Era o que ela havia decidido firmemente, mas não parara por aí. O dia posterior à troca de mensagens engraçadinhas—também o dia em que seria a festa de Dante—foi bem atípico para Sofia; logo que tomou o objetivo de apagar os sentimentos magnéticos que a atraíam para o mel de Dante, o garoto a surpreendeu por aparecer na porta de sua sala com um livro em mãos. Fora um ataque inesperado.

Não podia dizer que não ficara surpresa por ele se mostrar tão dedicado à ela um dia após sua primeira investida; ela esperava alguma fria distância que mostrasse um desinteresse súbito, algo para provar o seu amor próprio e orgulho que ela achou que o menino certamente faria. Ficou um pouco admirada pela falta de obediência às regras sociais implícitas nos charmes adolescentes que a maioria aderia. Mas Sofia rapidamente se desiludiu dizendo à si mesma que ele estava ali por qualquer outro motivo sem ser ela; porém, logo que ele a avistou, ficou claro que estava ali isoladamente para a agradar.

-Bom dia, Sofia.—Ele a cumprimenta com a voz maliciosa.

A menina apenas lhe dá um aceno plástico, forçando um sórdido “bom dia para você também”, que Dante tomou como uma piada, uma retaliação fria carinhosa.

-Pega, duquesa. Você vai gostar.—Ele fala a lançando o livro à alguns centímetros de distância e, para a infelicidade de Sofia, devido aos seus reflexos de gato—frutos do hábito de tanto jogar videogame com seu irmão—, o pegou no ar com precisão quase cirúrgica. Dante assobiou elogiando sua perícia e sorriu já a dando as costas.

Sofia cerrou os olhos para ele e virou o livro nas mãos, lendo o título: “A Metamorfose” de Franz Kafka. Ela já ouvira falar, mas nunca o lera. O tema do livro a deixou intrigada, mas mais ainda o motivo para ele ter a “indicado forçadamente” o lê-lo. Não podia negar que aquela demonstração pública de cumplicidade a tinha deixado tanto lisonjeada como também com uma certa dúvida pinicante.
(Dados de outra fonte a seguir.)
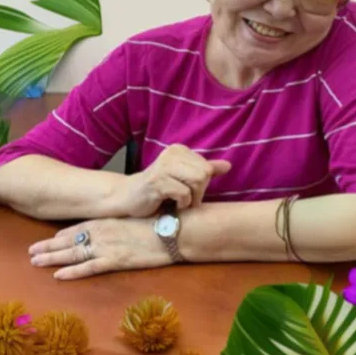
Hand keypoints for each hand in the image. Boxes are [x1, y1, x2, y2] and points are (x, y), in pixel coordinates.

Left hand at [28, 217, 169, 279]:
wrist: (177, 229)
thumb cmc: (164, 220)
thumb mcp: (142, 216)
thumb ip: (127, 221)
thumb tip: (123, 223)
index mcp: (112, 220)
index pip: (82, 227)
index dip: (64, 234)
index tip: (51, 238)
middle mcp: (106, 231)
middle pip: (72, 240)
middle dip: (50, 246)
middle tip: (32, 251)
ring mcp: (110, 246)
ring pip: (74, 253)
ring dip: (53, 258)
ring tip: (36, 262)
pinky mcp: (117, 260)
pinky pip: (89, 267)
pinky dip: (73, 271)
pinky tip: (58, 275)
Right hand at [113, 144, 230, 217]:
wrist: (127, 198)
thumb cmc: (157, 189)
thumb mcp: (184, 177)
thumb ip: (206, 169)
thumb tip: (228, 165)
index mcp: (180, 150)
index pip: (207, 167)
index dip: (202, 185)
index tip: (188, 191)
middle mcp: (172, 153)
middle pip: (205, 174)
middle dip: (198, 192)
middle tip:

O que esse garoto quer de mim?, ela pensa soltando um suspiro frustrado. Havia acabado de se decidir impiedosamente contra toda e qualquer maquinação do garoto e—se ele ao menos tivesse seguido o protocolo comum das normas de paqueras, consequentemente a ajudado a o desprezar!—contraditoriamente, já voltou ao mesmo patamar de antes: tola e efusivamente prendida na órbita gravitacional da presença de Dante.

Mas Sofia não estava apaixonada; não, isso era algo que exigia um sentimento mais puro e desprovido de tudo o que ela sentia em relação à Dante. Era o contrário de tudo o que ela sentia por Viktor, por exemplo. Por um, existia a confiança cega, no outro, a desconfiança intrínseca. Por Viktor, um sentimento borbulhante de compaixão, amor e amizade; por Dante, tudo ao que remetia ao mistério de emoções e sedutora curiosidade. Algo como a sensação sombria e enervante de adentrar um túnel escuro à toda velocidade; ao mesmo tempo que era assustadora, também lhe concedia um quê de necessidade de mais. Já a Viktor, era como caminhar na grama descalço num dia ensolarado, com um sentimento fácil e identificável de serenidade e satisfação que a deixava na mais alta nuvem de felicidade plena. Totalmente opostos, era assim que ela definia.